Ground Truth: A Curated Reference Dataset of 79 MRs

To evaluate reliably, we need a fixed reference point. We constructed a golden dataset of 79 real merge requests from our internal repositories, a structured benchmark where each entry carries expert-annotated ground truth across multiple dimensions:

Expected summary points – the key changes and their implications.
Expected issues – risks, bugs, and concerns that a thorough reviewer should surface.
Expected inline comments – specific defects, tied to exact file locations and code lines.
Expected score range – the range of severity scores a calibrated human reviewer would assign.

Constructing this dataset required deliberate effort. The MRs represent real production complexity, covering different codebases, change sizes, and types, rather than easy cases favoring any approach. Each entry was annotated with a consistent rubric defining a thorough, well-calibrated review: identifying the right issues, flagging the correct lines, and assigning a severity score reflecting genuine impact.

Scoring: Core Quality Dimensions

All four approaches (Baseline, GKG, RAG, GKG+RAG) were evaluated on the same 79 entries. Each generated review was assessed across five core quality dimensions:

Coverage – How many expected summary points, issues, and inline comments appear in the output? A review missing a critical bug scores low here regardless of addressing other issues.

Precision – Of everything the reviewer surfaced, how much was actually warranted? This penalizes over-generation: a review flagging 20 issues when 5 were expected may have good coverage but poor precision, indicating a noisy, unreliable reviewer.

Inline comment location accuracy – Code review is inherently spatial. It’s not sufficient to identify a problem in prose. It needs to be attached to the correct file and anchored to the relevant code change. We verified this separately from semantic correctness.

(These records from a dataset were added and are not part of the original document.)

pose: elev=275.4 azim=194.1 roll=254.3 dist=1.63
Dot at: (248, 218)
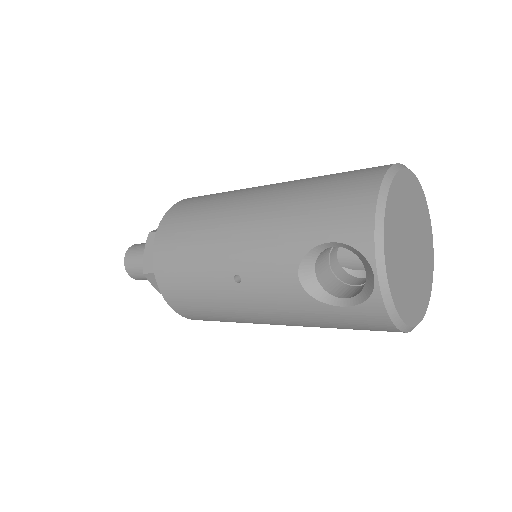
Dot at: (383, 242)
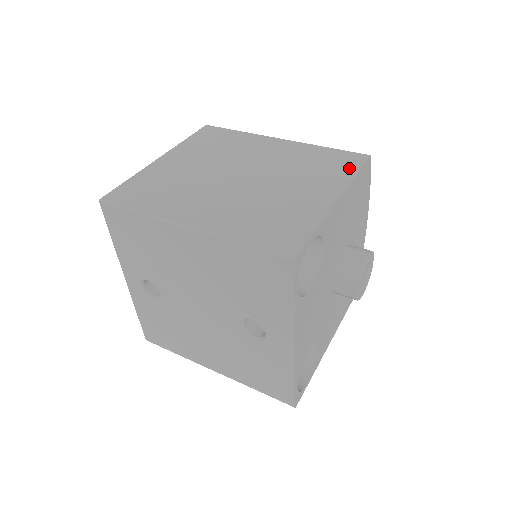
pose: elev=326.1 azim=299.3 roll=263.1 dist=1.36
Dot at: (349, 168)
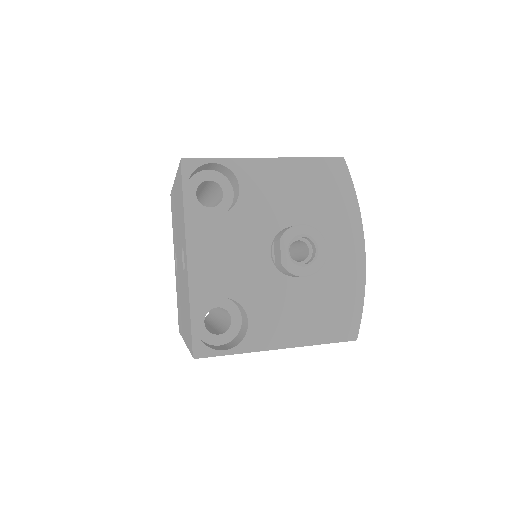
Dot at: occluded
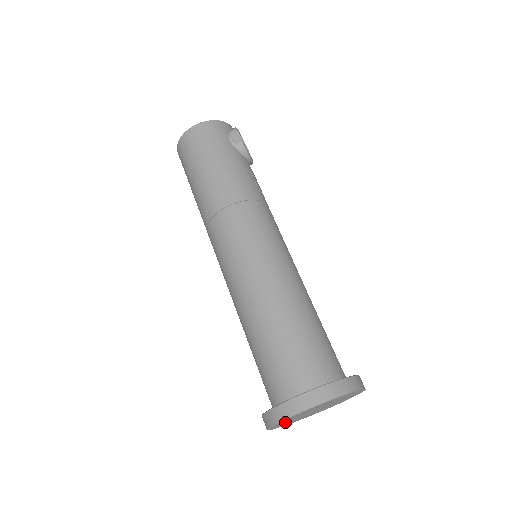
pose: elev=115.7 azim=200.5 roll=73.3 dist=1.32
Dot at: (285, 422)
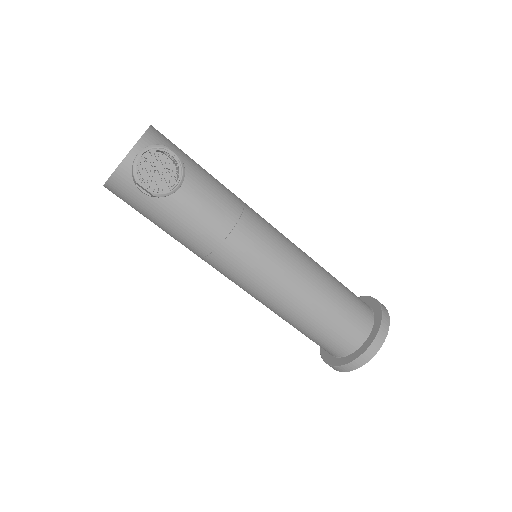
Dot at: occluded
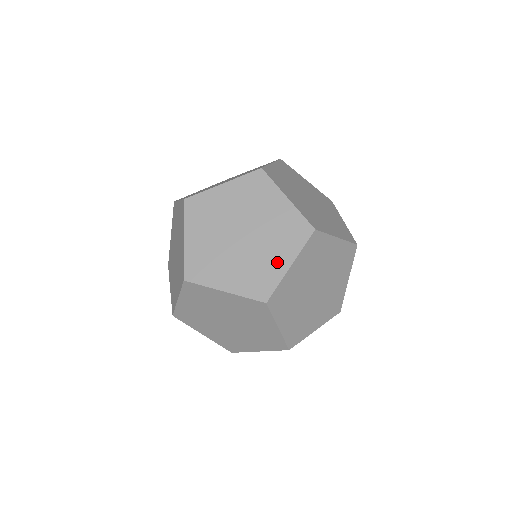
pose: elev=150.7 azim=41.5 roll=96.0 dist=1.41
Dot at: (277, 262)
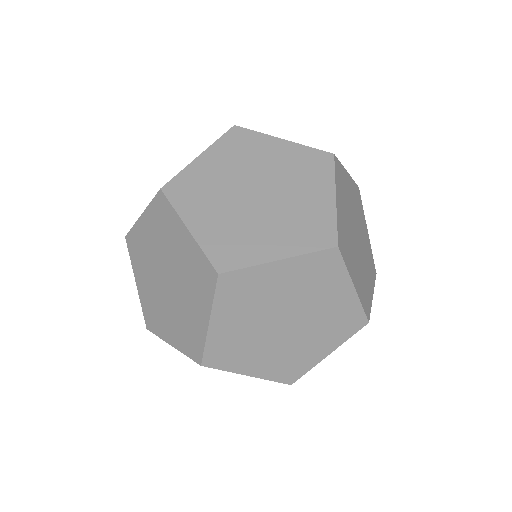
Dot at: (268, 245)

Score calibration – The reviewer assigns a severity score from 0 – 10. We measured whether that score fell within the range a human would consider reasonable. This matters for developer trust: a reviewer that consistently over or under penalises loses credibility quickly.

Structural validity – a schema check ensuring required fields are present and well-formed (e.g., non-empty summary and score, inline comments include required fields). All approaches consistently passed this check in our runs.

LLM-as-Judge: Semantic Evaluation at Scale

For nuanced criteria, such as whether a generated summary “covers the same point” as a reference, text matching fails. “The function signature changed” and “the method contract was modified” are semantically equivalent but lexically distant.

We used an LLM as an automated judge. Given the reference expectations and generated output, the judge counted how many expected points were covered, evaluating intent and meaning, not phrasing. This LLM-as-judge technique is standard in generative AI evaluation and enables semantic scoring at the scale of thousands of data points without manual review for each result.

Metrics Evaluated

All metrics are evaluated against a golden dataset – a curated set of expected outputs for each MR. This means results are heavily dependent on the quality and completeness of the golden set expectations.

5. Outcomes & Conclusions

Radar Overview

Summary Table – Mean per Group

Key Findings

Finding 1: GKG Outperforms RAG for Code Review

GKG consistently outperformed RAG across coverage metrics:

Inline Comments Coverage: GKG 0.696 vs RAG 0.577 (+21%).
Issue Coverage: GKG 0.929 vs RAG 0.926 (marginal).
Summary Coverage: GKG 0.681 vs RAG 0.664 (+3%).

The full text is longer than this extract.